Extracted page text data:
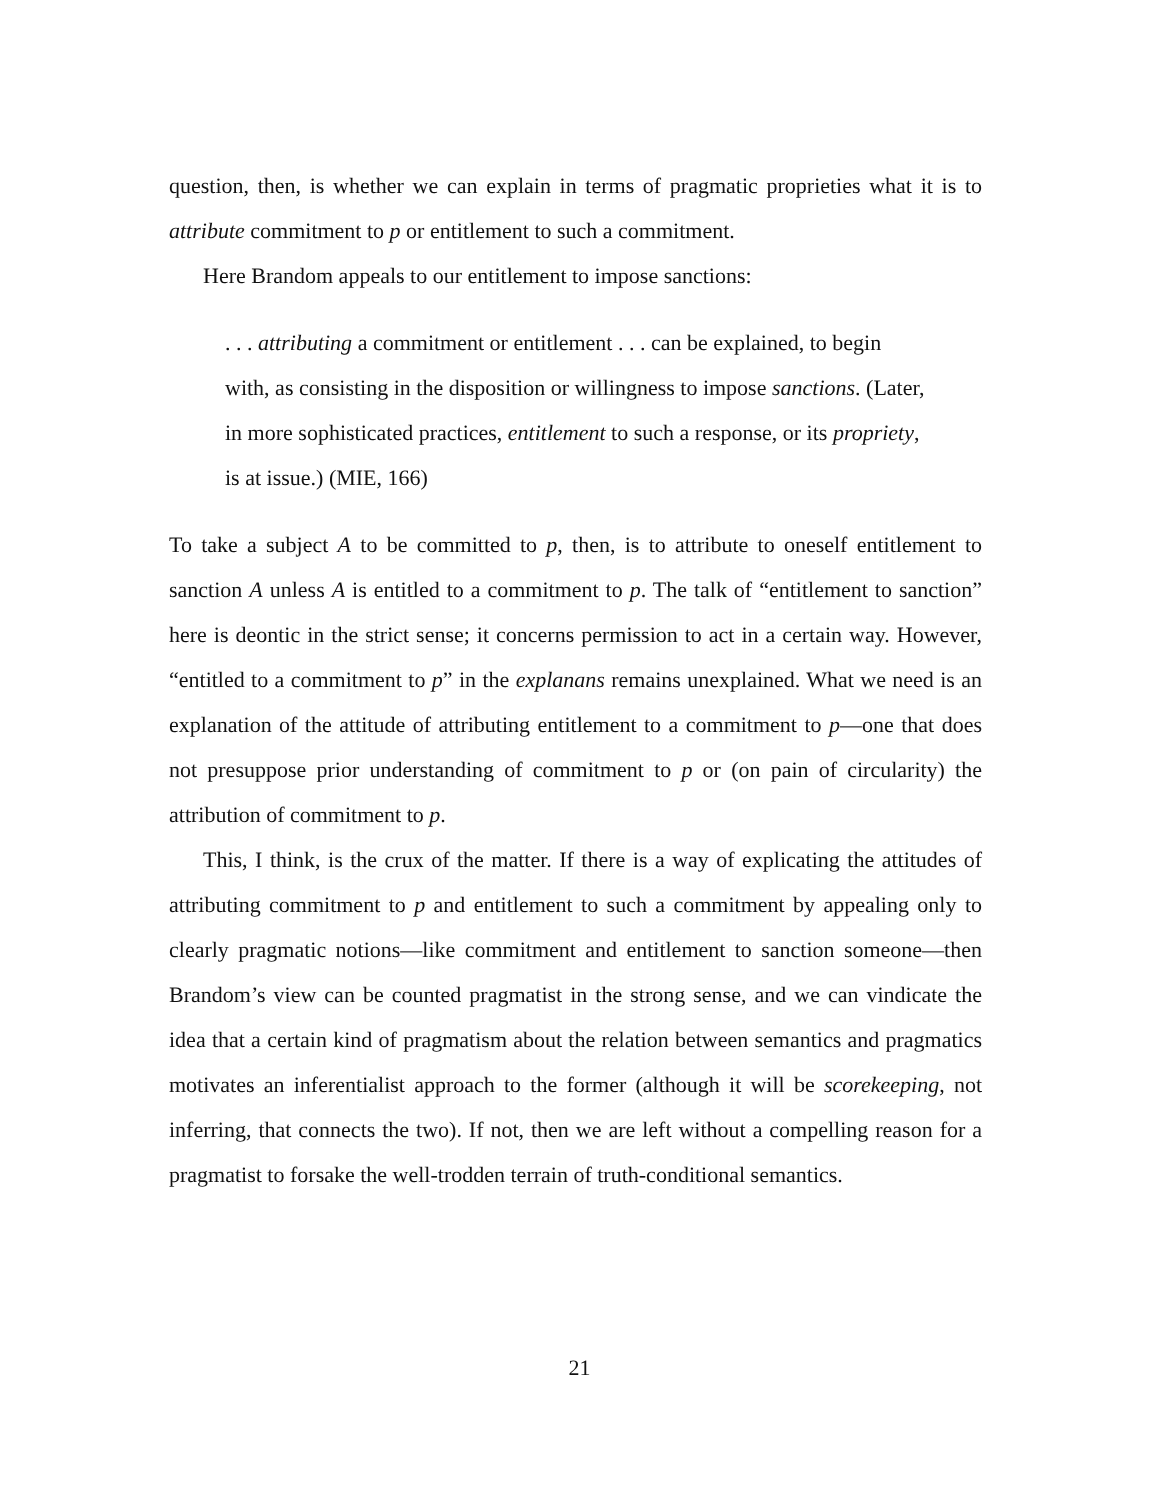question, then, is whether we can explain in terms of pragmatic proprieties what it is to attribute commitment to p or entitlement to such a commitment.
Here Brandom appeals to our entitlement to impose sanctions:
. . . attributing a commitment or entitlement . . . can be explained, to begin with, as consisting in the disposition or willingness to impose sanctions. (Later, in more sophisticated practices, entitlement to such a response, or its propriety, is at issue.) (MIE, 166)
To take a subject A to be committed to p, then, is to attribute to oneself entitlement to sanction A unless A is entitled to a commitment to p. The talk of “entitlement to sanction” here is deontic in the strict sense; it concerns permission to act in a certain way. However, “entitled to a commitment to p” in the explanans remains unexplained. What we need is an explanation of the attitude of attributing entitlement to a commitment to p—one that does not presuppose prior understanding of commitment to p or (on pain of circularity) the attribution of commitment to p.
This, I think, is the crux of the matter. If there is a way of explicating the attitudes of attributing commitment to p and entitlement to such a commitment by appealing only to clearly pragmatic notions—like commitment and entitlement to sanction someone—then Brandom’s view can be counted pragmatist in the strong sense, and we can vindicate the idea that a certain kind of pragmatism about the relation between semantics and pragmatics motivates an inferentialist approach to the former (although it will be scorekeeping, not inferring, that connects the two). If not, then we are left without a compelling reason for a pragmatist to forsake the well-trodden terrain of truth-conditional semantics.
21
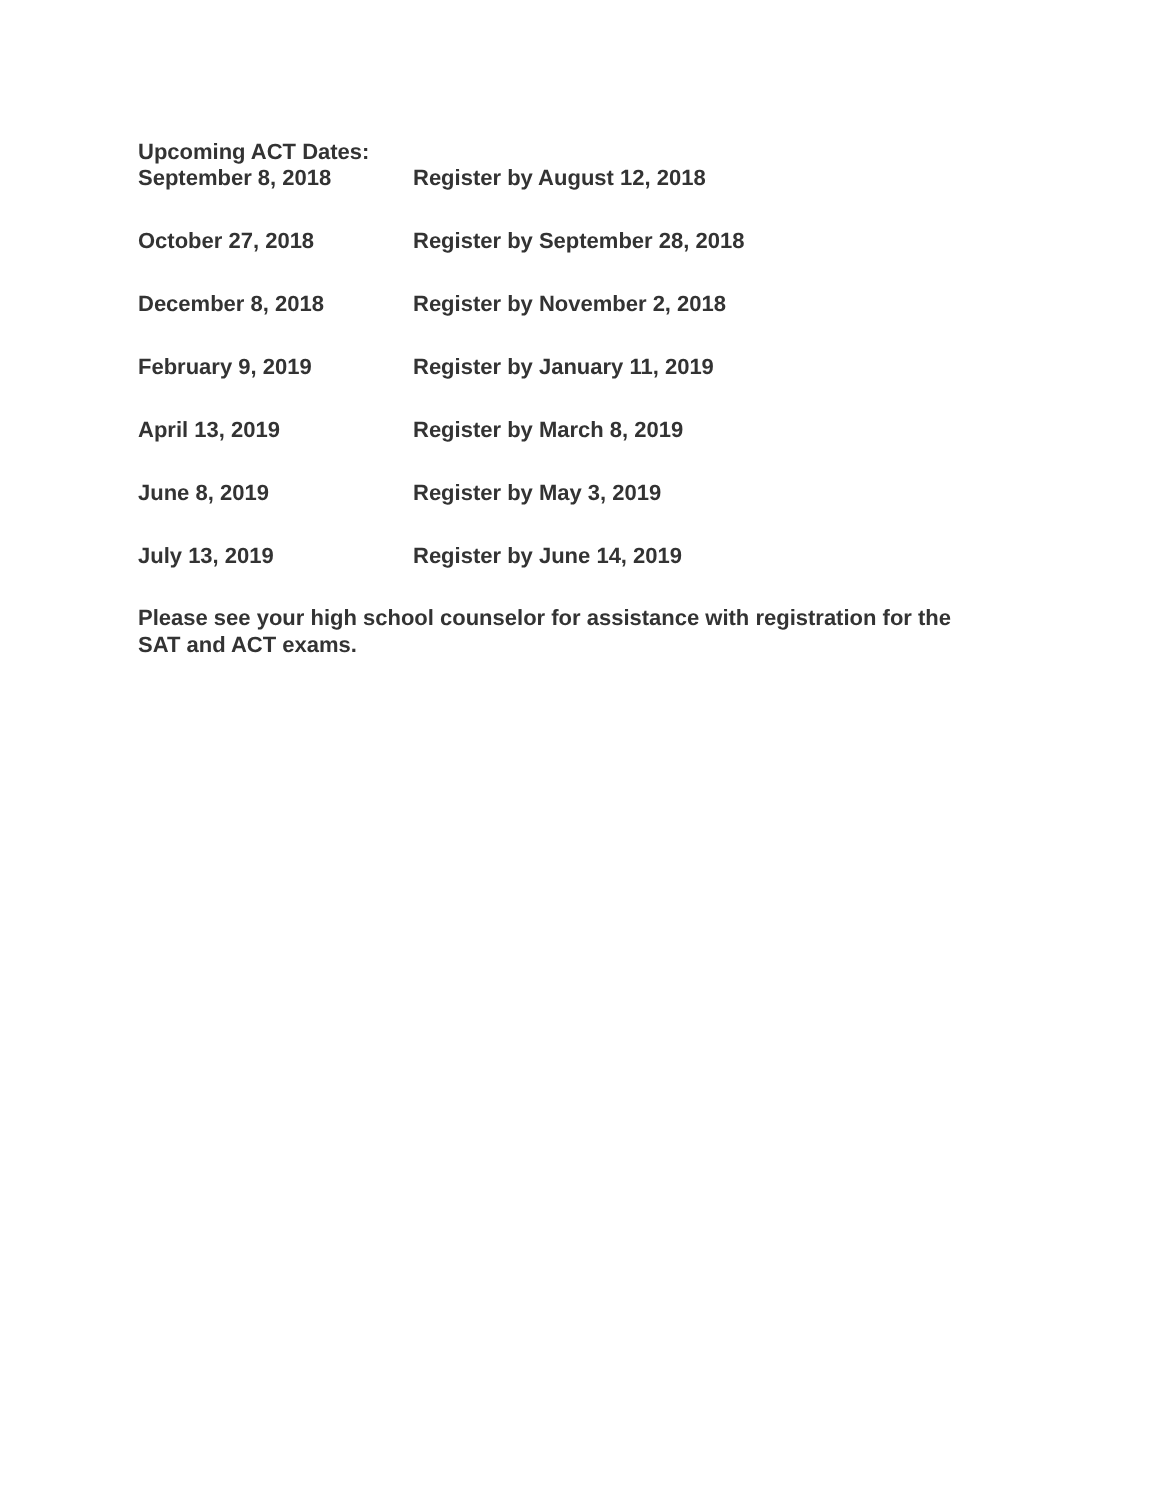Upcoming ACT Dates:
September 8, 2018 Register by August 12, 2018
October 27, 2018 Register by September 28, 2018
December 8, 2018 Register by November 2, 2018
February 9, 2019 Register by January 11, 2019
April 13, 2019 Register by March 8, 2019
June 8, 2019 Register by May 3, 2019
July 13, 2019 Register by June 14, 2019
Please see your high school counselor for assistance with registration for the SAT and ACT exams.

● Your task:
The output should consist only of the lines from the one with "September 8, 2018 Register by August 12, 2018" through the final line of the records above, exactly.

● Solution to the exercise:
September 8, 2018 Register by August 12, 2018
October 27, 2018 Register by September 28, 2018
December 8, 2018 Register by November 2, 2018
February 9, 2019 Register by January 11, 2019
April 13, 2019 Register by March 8, 2019
June 8, 2019 Register by May 3, 2019
July 13, 2019 Register by June 14, 2019
Please see your high school counselor for assistance with registration for the SAT and ACT exams.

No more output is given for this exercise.